• [TEXT SECTION]
------------------------
The strength of women’s, gender, and sexuality studies has often come from the interdisciplinary learning environments that allowed students to grapple with how structures of oppression and domination can be embedded across multiple domains of life. In many ways they challenged the very logic of disciplinarity in knowledge production that were central to excluding women’s and subaltern knowledges and experiences from academic study and knowledge production. Can gender and sexuality studies thrive in a context where the value of interdisciplinarity is not manifested at the structural level? More importantly, what kind of an education are students receiving about gender and sexuality when the phenomenon under investigation is radically fractured and truncated by disciplinary parameters?
------------------------
• [QUESTIONS]
(A) Answer these questions from the passage on gender and sexuality studies:
(i) Where has the strength of women's, gender, and sexuality studies often come from?
(ii) What logic in knowledge production does the passage say was central to excluding women's and subaltern knowledges and experiences?
(iii) What does the final question say radically fractures and truncates the phenomenon under investigation?
(B) Continue the passage on gender and sexuality studies from its last sentence.

(Stored data entries)
------------------------
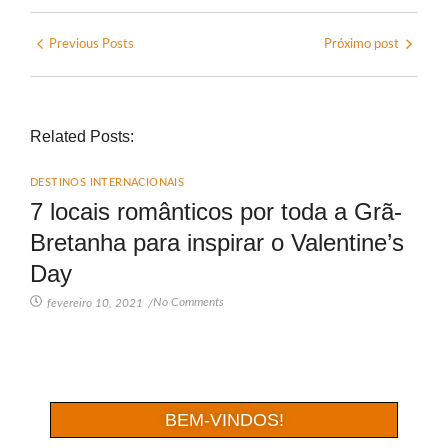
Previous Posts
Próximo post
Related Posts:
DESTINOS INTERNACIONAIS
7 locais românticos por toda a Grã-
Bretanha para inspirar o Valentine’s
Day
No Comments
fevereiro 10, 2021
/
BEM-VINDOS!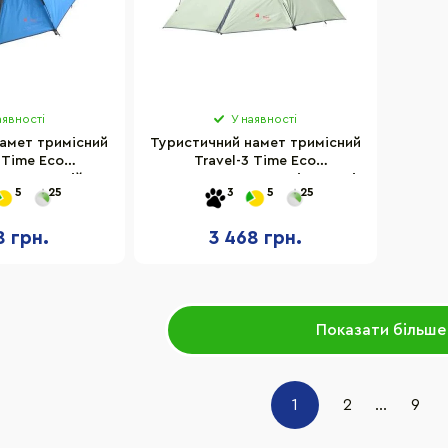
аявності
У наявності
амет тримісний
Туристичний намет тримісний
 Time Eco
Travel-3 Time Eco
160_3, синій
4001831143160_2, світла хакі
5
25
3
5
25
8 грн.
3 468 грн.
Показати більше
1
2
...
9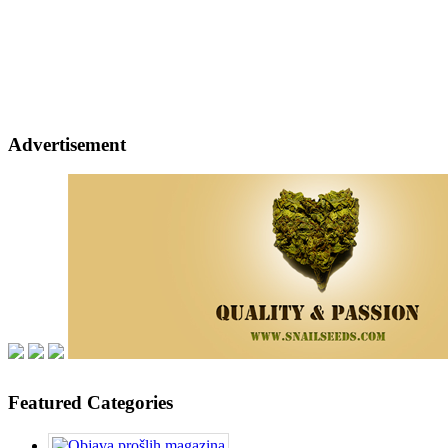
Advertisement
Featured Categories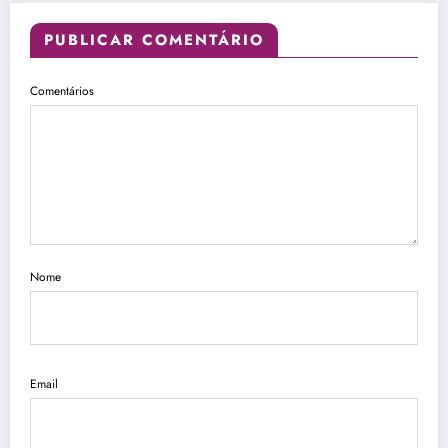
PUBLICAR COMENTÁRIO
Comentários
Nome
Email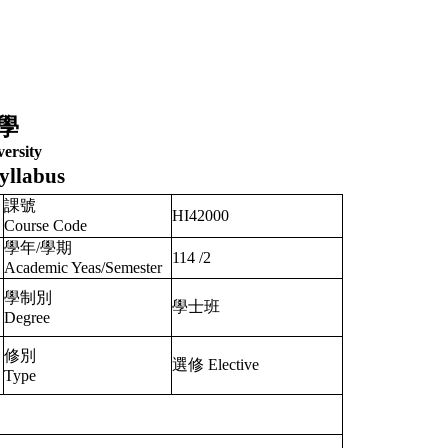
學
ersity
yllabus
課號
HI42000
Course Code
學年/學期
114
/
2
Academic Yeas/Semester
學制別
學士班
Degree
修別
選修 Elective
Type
------------------------
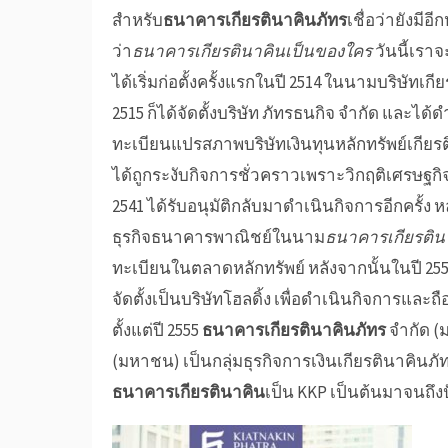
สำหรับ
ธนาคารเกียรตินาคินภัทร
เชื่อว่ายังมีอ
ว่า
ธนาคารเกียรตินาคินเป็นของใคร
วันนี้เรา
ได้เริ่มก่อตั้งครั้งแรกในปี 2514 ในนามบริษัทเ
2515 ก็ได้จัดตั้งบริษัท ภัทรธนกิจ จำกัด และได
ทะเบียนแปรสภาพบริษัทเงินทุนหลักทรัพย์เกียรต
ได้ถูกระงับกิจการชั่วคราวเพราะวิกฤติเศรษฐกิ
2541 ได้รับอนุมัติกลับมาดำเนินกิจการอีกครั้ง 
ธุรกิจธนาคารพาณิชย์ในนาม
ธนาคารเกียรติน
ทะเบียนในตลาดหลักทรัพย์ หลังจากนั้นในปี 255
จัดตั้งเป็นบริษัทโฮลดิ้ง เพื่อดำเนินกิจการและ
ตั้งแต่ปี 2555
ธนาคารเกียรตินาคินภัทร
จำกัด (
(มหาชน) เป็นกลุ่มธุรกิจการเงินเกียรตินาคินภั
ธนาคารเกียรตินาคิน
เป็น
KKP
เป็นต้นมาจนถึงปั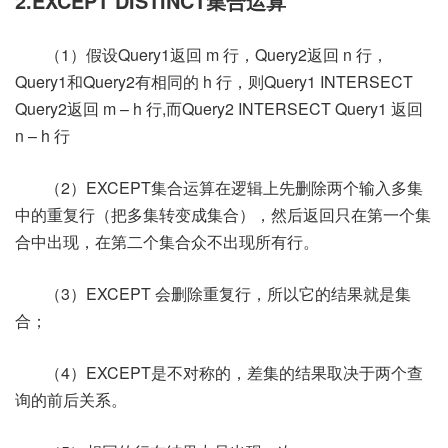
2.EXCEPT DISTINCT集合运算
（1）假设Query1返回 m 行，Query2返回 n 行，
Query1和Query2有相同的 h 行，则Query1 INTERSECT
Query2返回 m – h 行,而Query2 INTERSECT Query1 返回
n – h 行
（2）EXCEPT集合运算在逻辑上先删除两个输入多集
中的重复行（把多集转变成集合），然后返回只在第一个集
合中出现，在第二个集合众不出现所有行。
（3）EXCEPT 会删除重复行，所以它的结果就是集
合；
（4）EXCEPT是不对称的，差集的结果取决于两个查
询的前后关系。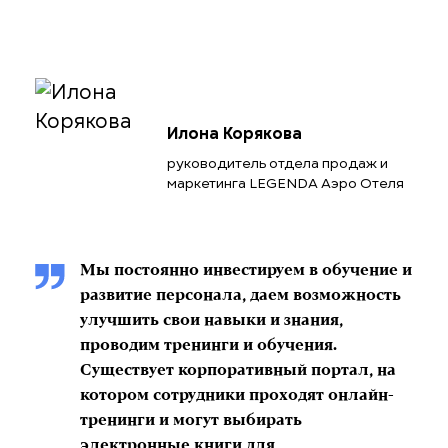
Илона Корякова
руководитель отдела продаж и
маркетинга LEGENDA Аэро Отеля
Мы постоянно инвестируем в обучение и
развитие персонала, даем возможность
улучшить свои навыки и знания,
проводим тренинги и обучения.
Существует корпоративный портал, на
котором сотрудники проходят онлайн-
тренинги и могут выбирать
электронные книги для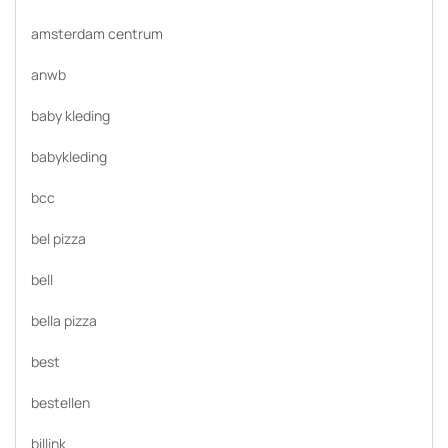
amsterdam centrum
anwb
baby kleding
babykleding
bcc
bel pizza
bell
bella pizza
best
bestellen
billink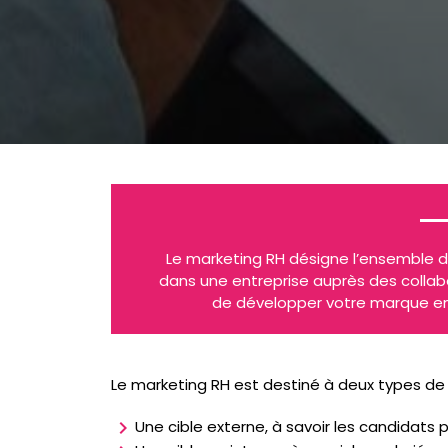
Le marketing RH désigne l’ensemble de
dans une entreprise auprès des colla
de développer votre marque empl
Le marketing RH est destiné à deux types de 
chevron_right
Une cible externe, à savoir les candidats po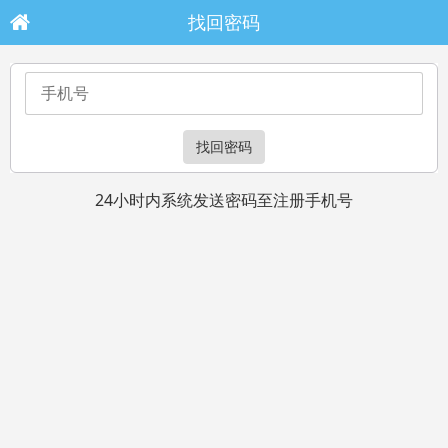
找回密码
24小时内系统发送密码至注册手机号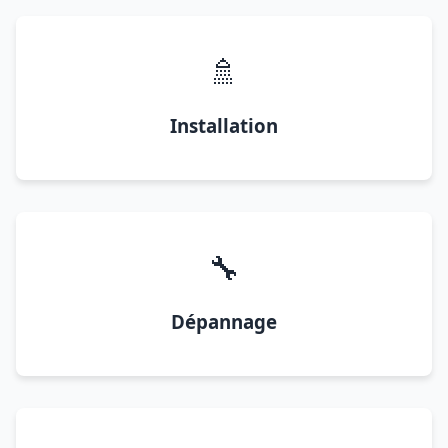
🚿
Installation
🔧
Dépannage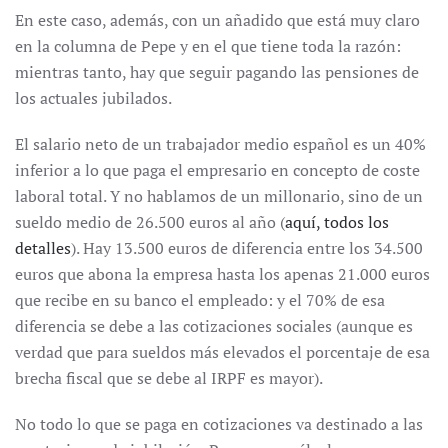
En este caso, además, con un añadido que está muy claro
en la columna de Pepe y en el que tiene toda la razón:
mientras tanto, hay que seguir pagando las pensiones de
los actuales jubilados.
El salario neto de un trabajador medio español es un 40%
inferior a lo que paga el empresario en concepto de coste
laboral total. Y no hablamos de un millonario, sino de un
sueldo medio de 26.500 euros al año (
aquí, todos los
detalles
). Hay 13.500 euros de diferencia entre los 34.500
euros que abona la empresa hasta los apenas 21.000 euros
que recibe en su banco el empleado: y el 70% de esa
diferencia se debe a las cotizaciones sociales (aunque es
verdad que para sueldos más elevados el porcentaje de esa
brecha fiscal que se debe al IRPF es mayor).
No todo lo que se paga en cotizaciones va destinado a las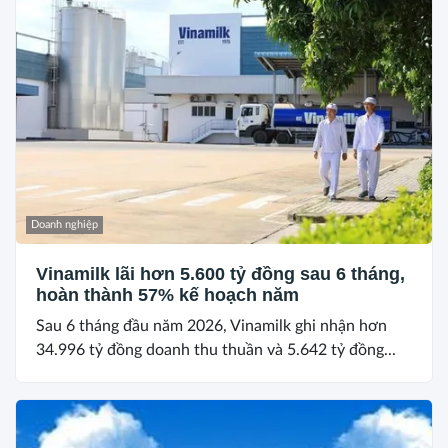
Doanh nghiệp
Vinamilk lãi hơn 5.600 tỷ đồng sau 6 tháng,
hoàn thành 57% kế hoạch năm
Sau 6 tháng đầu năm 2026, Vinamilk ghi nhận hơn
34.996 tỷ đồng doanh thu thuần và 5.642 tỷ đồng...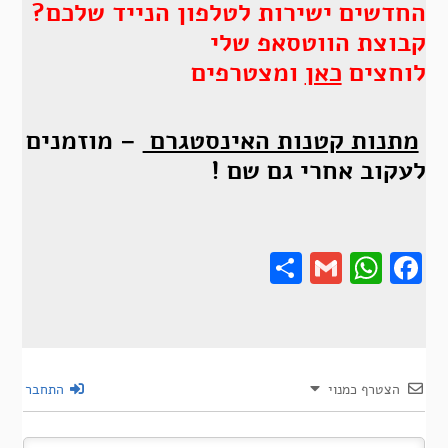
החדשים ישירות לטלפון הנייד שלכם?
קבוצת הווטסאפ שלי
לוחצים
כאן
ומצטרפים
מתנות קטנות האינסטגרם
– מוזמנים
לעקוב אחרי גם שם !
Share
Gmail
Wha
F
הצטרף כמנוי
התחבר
------------------------
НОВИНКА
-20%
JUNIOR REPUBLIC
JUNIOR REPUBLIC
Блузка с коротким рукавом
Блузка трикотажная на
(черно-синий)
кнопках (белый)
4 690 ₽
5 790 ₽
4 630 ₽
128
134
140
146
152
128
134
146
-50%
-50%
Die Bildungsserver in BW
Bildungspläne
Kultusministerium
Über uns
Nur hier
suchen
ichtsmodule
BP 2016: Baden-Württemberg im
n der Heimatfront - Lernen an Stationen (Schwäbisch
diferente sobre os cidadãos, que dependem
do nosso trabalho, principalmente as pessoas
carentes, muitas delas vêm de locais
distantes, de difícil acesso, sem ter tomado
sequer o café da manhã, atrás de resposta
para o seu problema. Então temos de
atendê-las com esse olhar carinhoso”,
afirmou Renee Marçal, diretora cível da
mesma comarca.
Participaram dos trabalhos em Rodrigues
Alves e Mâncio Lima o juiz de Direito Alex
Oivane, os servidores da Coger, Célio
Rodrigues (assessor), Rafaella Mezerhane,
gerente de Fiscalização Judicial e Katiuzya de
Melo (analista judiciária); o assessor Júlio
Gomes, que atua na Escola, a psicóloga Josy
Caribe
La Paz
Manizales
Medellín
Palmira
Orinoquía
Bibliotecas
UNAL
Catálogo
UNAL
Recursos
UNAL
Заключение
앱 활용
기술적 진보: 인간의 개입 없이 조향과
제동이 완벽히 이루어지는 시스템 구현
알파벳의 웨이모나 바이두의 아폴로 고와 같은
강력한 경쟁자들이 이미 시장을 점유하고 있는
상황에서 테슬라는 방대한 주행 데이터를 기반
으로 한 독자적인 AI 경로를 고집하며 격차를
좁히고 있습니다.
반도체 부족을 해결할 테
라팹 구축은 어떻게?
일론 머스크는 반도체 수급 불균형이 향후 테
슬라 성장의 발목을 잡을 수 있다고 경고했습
------------------------
• [EXPECTED OUTPUTS]
(A)
(i) Interdisciplinary learning environments that allowed students to grapple with how structures of oppression and domination can be embedded across multiple domains of life.
(ii) The logic of disciplinarity.
(iii) Disciplinary parameters.

(B)
The event was entirely run by voluntary work. The symposium itself had no funding support and as a result no one received payment for their work. It’s important to recognise this because not all PhD students have scholarships and not all ECRs have full-time academic work that includes workload allocations for service work. Colleagues in these positions have significant limits to doing voluntary work to begin with, let alone in an era of austerity, mass casualisation, wage stagnation, and rising inflation. And minority colleagues are much more likely to be casuals and much more likely to face structural oppression that limits their ability to volunteer.  

Recently, Australian universities have been rocked by wage stealing scandals. We believe the future of Gender and Sexuality Studies is intimately intertwined with the future of academia because minorities are likely to face the brunt of any unevenness in job and financial security. If there is to be a future for Gender and Sexuality Studies in universities, it will have to grapple with the reality of precarious academic labour and what solidarity means in these contexts. At the core of these debates is not only what our university sector will look like but what it stands for, what kinds of conversations and contestations it will make possible, and what kinds of collegiality and solidarity it enables.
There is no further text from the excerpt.